How many lines of the data hold the word "shoulder"? State the number and nothing else.
▼▼▼
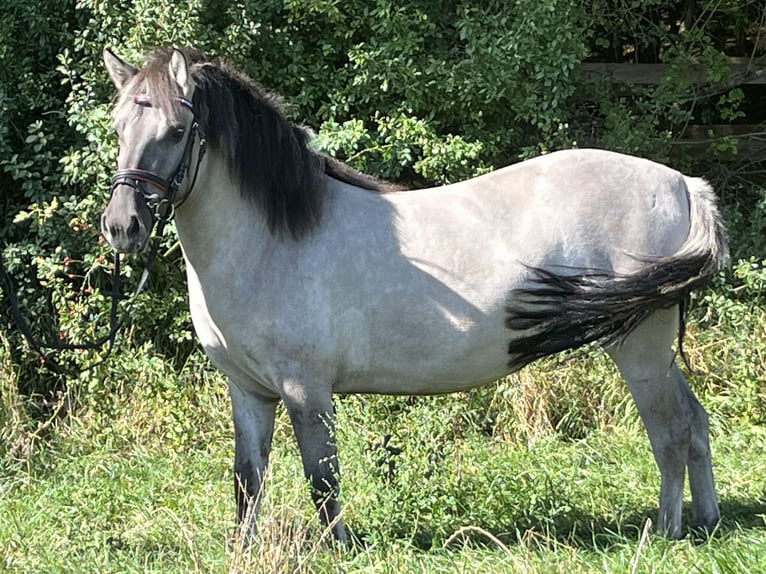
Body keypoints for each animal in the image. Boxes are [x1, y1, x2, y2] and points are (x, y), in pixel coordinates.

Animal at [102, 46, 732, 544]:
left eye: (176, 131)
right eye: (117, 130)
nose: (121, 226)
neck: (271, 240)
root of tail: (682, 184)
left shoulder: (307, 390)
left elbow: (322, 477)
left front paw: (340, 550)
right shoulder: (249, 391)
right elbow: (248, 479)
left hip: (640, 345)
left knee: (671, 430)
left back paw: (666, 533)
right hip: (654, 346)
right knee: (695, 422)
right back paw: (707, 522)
▲▲▲
▼▼▼
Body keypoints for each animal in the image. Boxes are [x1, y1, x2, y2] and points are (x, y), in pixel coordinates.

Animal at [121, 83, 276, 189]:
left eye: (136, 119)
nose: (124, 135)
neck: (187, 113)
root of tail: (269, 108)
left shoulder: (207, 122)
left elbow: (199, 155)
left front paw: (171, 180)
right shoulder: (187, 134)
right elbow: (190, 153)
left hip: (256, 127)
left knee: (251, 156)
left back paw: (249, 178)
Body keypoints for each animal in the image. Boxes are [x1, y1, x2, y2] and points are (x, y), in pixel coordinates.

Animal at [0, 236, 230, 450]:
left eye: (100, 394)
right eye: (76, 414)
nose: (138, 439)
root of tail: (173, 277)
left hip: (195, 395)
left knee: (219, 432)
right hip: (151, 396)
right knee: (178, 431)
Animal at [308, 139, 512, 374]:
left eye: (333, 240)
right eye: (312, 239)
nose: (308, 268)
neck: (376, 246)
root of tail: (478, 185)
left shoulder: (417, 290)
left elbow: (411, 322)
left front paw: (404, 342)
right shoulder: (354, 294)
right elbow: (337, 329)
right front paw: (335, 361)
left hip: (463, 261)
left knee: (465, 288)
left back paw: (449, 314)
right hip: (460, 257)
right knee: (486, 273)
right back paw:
▲▲▲
## WRITTEN SOLUTION
6